Андрей Михайлович в последний раз перекрестился и ненадолго застыл, прислушиваясь. Неупокою показалось, что в стороне от Рижской дороги простучали копыта. Здесь, на её отростке к Миляновичам, было особенно глухо. Тьма смыкалась на закатном краю неба, словно затягивалась бурым струпом длинная сабельная рана.
Казалось, нечего им бояться в сопровождении вооружённых слуг, тем более Андрею Михайловичу, опытному воеводе, смолоду ходившему на привязи у смерти. Но что-то угнетало их, заставляло молчать, не двигаться и вслушиваться, улавливая отдалённый крик или стон... Да то и был стон — слабый, но отчётливый, истекавший из болотца за одиноким дубком, слева от дороги.
Слуги было заметались, закрестились, догадываясь, чья душа им жалуется... Но кроме них здесь находились два социнианина, не верившие в чудеса, и князь — просвещённый христианин, не ожидавший воскресения мёртвых до Страшного Суда.

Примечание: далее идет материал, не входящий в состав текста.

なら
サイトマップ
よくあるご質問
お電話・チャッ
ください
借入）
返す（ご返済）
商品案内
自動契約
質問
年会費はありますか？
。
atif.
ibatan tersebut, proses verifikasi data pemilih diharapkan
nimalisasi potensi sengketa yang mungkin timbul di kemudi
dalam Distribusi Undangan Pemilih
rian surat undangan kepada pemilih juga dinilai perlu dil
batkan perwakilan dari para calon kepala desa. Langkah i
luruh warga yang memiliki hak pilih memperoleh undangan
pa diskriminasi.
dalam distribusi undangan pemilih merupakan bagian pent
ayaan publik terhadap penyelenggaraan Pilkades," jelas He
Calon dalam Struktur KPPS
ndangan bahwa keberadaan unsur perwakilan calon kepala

Он прикрикнул на них, и вскоре из болота был извлечён избитый, с вывихнутыми руками человек — крестьянин из Миляновичей. Одного взгляда Неупокою было довольно, чтобы определить, как человек был пытан — злобно, но неумело. Скорее пуган, хотя ему и руки выворачивали, и резали лицо. Но это боль терпимая.